[PROVIDED TEXT Boundary: Start]

SECURITIES AND EXCHANGE COMMISSION

WASHINGTON, D.C. 20549

 

 

FORM 8-K

 

 

CURRENT REPORT

Pursuant to Section 13 or 15(d)

of the Securities Exchange Act of 1934

Date of report (Date of earliest event reported): September 15, 2017

 

 

CSW INDUSTRIALS, INC.

(Exact Name Of Registrant As Specified In Charter)

 

 

 

Delaware   001-37454   47-2266942

(State or Other Jurisdiction

of Incorporation)

 

(Commission

File Number)

 

(IRS Employer

Identification No.)

5420 Lyndon B. Johnson Freeway, Suite 500

Dallas, Texas 75240

(Address of Principal Executive Offices) (Zip Code)

Registrant’s telephone number, including area code: (214) 884-3777

 

 

Check the appropriate box below if the Form 8-K filing is intended to simultaneously satisfy the filing obligation of the registrant under any of the following provisions (see General Instruction A.2. below):

 

Written communications pursuant to Rule 425 under the Securities Act (17 CFR 230.425)

 

Soliciting material pursuant to Rule 14a-12 under the Exchange Act (17 CFR 240.14a-12)

 

Pre-commencement communications pursuant to Rule 14d-2(b) under the Exchange Act (17 CFR 240.14d-2(b))

 

Pre-commencement communications pursuant to Rule 13e-4(c) under the Exchange Act (17 CFR 240.13e-4(c))

Indicate by check mark whether the registrant is an emerging growth company as defined in Rule 405 of the Securities Act of 1933 (§230.405 of this chapter) or Rule 12b-2 of the Securities Exchange Act of 1934 (§240.12b-2 of this chapter).

Emerging growth company  ☐

If an emerging growth company, indicate by check mark if the registrant has elected not to use the extended transition period for complying with any new or revised financial accounting standards provided pursuant to Section 13(a) of the Exchange Act.  ☐

 

 

 


Item 1.01 Entry Into a Material Definitive Agreement.

On September 15, 2017, CSW Industrials, Inc., a Delaware corporation (the “Company”) entered into a First Amended and Restated Credit Agreement (the “Amended Credit Agreement”) with JPMorgan Chase Bank, N.A., as administrative agent, and the other lenders party thereto. CSW Industrials Holdings, Inc. and Whitmore Manufacturing, LLC, each a subsidiary of the Company, are borrowers under the Amended Credit Agreement. The Amended Credit Agreement amended and restated the Company’s Credit Agreement, dated December 11, 2015 with JPMorgan Chase Bank, N.A., as administrative agent, and the other lenders party thereto (the “Existing Credit Agreement”).

[PROVIDED TEXT Boundary: End]
[STORED DATA Boundary: Start]

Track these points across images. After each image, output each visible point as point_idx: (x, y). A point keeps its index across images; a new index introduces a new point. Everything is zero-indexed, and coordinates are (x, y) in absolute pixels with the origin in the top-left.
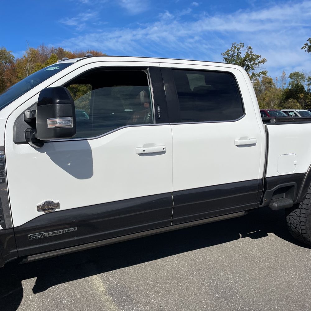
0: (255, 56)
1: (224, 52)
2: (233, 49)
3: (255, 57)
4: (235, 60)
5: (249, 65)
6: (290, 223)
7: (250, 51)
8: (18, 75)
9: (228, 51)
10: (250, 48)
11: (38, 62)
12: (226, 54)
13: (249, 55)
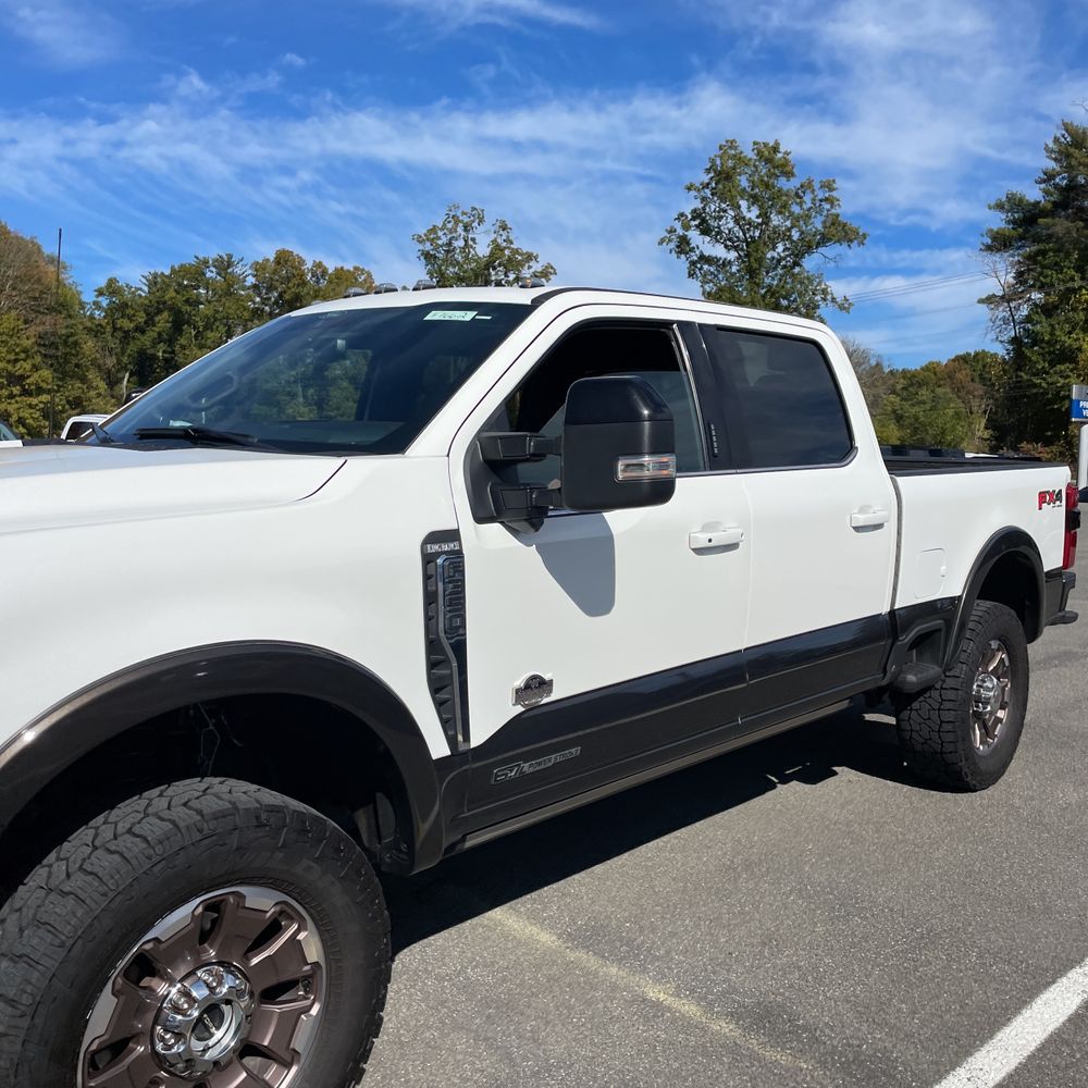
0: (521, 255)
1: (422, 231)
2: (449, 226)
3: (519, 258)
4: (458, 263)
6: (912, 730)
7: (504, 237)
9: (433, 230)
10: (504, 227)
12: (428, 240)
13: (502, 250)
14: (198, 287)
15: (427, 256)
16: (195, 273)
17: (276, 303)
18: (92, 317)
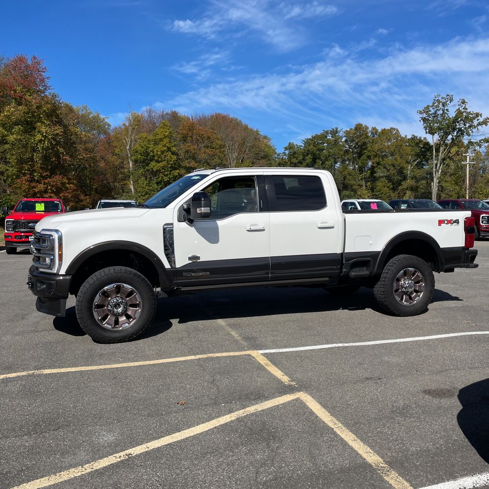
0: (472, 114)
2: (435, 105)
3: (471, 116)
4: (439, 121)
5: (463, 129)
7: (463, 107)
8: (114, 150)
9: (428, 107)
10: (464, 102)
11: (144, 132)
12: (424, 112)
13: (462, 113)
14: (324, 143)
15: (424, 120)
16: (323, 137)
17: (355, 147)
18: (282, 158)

[STORED DATA Boundary: End]
[STORED DATA Boundary: Start]

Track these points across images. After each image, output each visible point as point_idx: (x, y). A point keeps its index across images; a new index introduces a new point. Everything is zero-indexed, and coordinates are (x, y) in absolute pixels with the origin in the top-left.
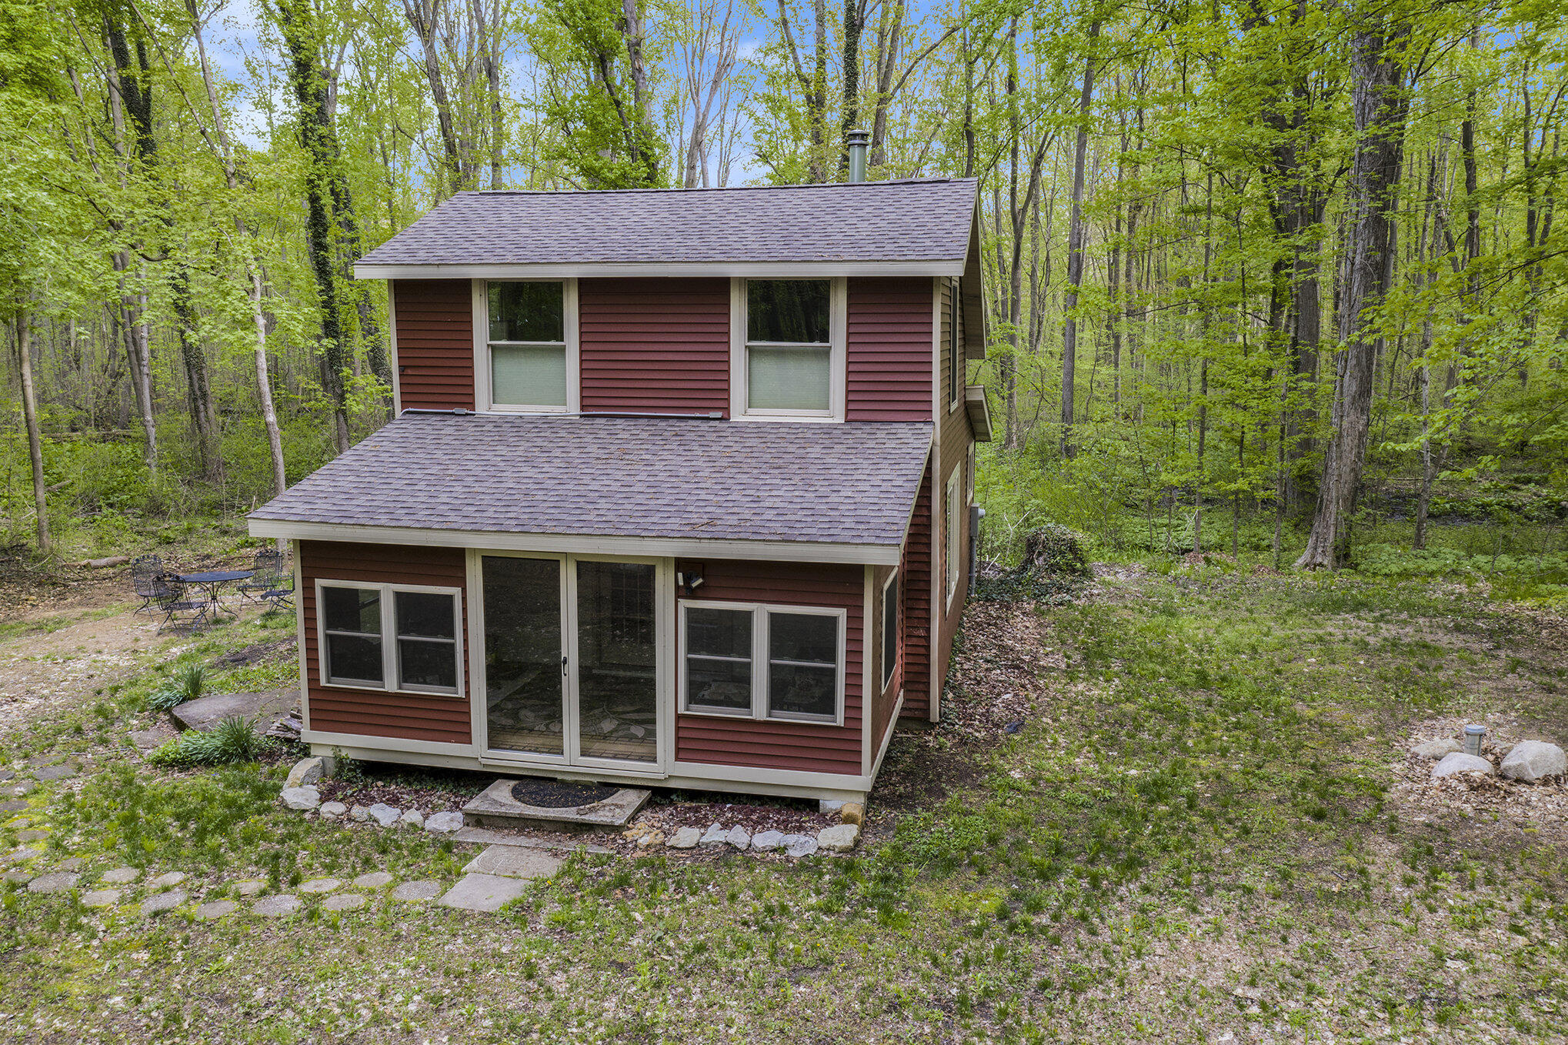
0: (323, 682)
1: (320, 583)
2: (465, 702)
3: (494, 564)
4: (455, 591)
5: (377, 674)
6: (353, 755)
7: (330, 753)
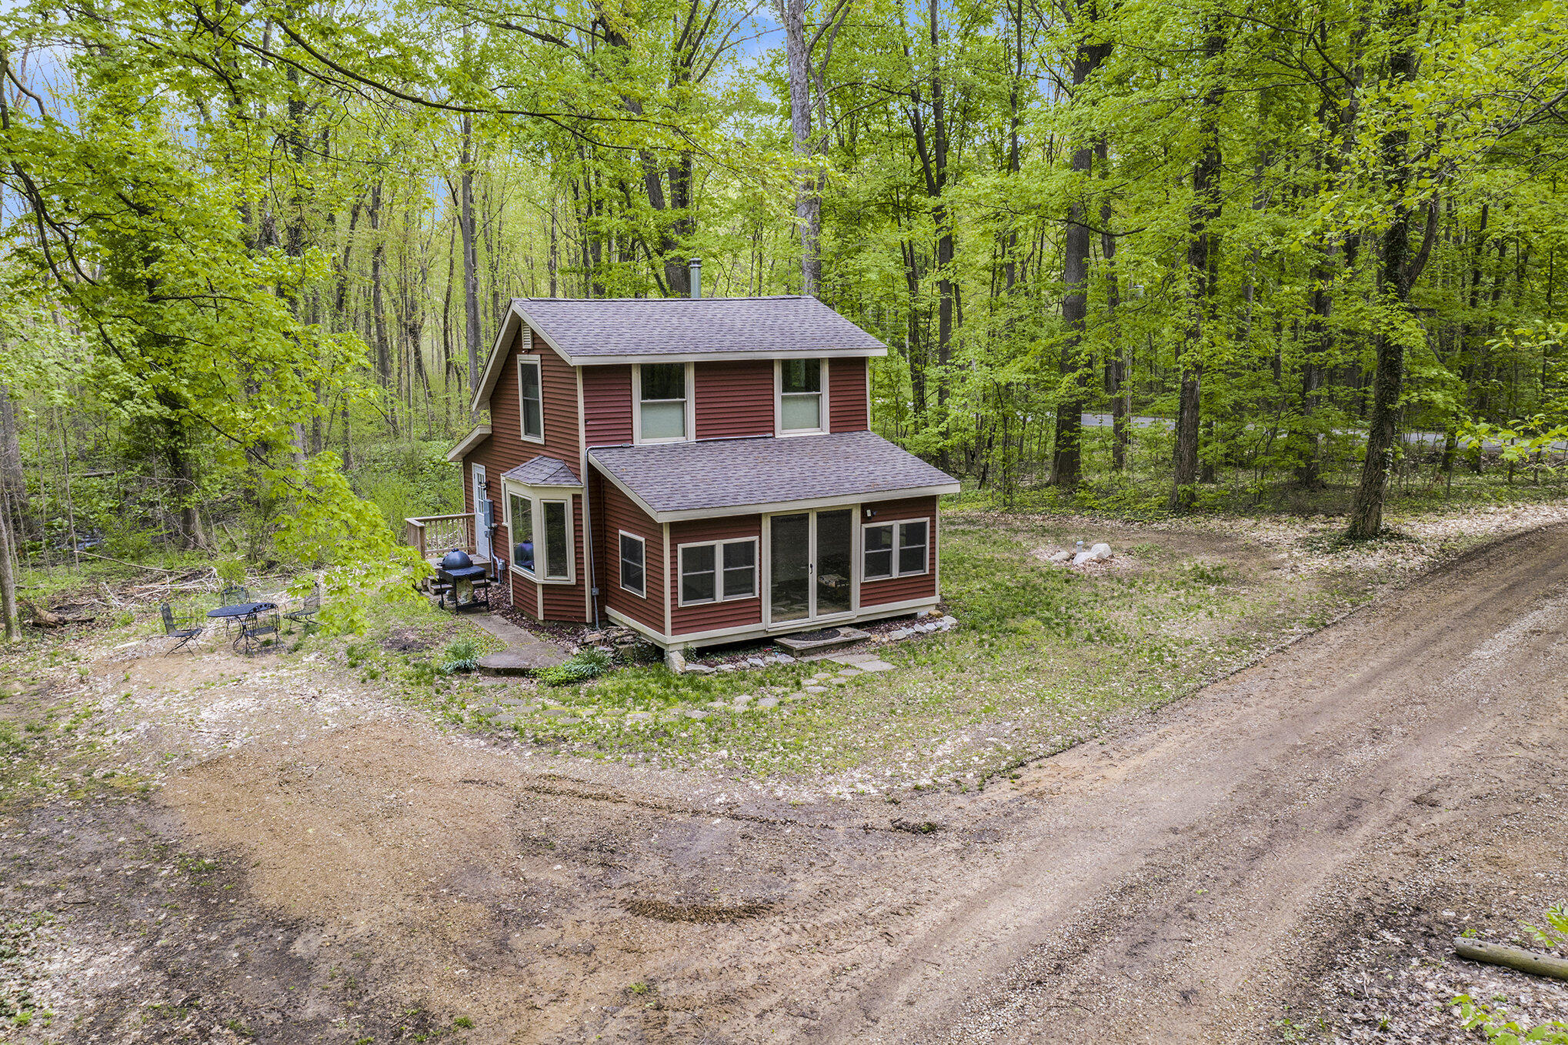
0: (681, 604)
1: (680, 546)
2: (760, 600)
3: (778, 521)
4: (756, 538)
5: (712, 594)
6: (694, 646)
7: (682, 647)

[STORED DATA Boundary: End]
[STORED DATA Boundary: Start]

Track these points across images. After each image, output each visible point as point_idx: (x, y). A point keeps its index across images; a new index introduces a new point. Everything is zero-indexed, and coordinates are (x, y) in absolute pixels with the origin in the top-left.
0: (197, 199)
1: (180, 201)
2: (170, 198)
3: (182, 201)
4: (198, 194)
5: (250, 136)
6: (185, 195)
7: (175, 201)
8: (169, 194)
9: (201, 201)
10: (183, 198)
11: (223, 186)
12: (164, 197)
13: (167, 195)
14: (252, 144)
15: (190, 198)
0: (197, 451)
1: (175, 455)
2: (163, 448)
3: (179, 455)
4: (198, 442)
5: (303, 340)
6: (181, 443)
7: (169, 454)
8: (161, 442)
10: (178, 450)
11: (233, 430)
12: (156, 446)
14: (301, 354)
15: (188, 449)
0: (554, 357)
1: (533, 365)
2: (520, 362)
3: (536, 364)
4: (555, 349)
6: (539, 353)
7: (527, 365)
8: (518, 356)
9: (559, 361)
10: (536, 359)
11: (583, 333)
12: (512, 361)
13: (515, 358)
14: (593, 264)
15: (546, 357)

[STORED DATA Boundary: End]

- _REQUIRED TASKS_:
1. Repeat the passage of the Form 8-K filing word for word, everything from "Soliciting material pursuant" down to "(17 CFR 240.14d-2(b))".
2. Answer these questions using the Form 8-K filing:
(a) In what city and state are the registrant's principal executive offices located?
(b) On what date was the Existing Credit Agreement dated?
(c) Which two subsidiaries of the Company are borrowers under the Amended Credit Agreement?

- _NUMBERED ANSWERS_:
1.
Soliciting material pursuant to Rule 14a-12 under the Exchange Act (17 CFR 240.14a-12)

 

Pre-commencement communications pursuant to Rule 14d-2(b) under the Exchange Act (17 CFR 240.14d-2(b))

2.
(a) Dallas, Texas
(b) December 11, 2015
(c) CSW Industrials Holdings, Inc. and Whitmore Manufacturing, LLC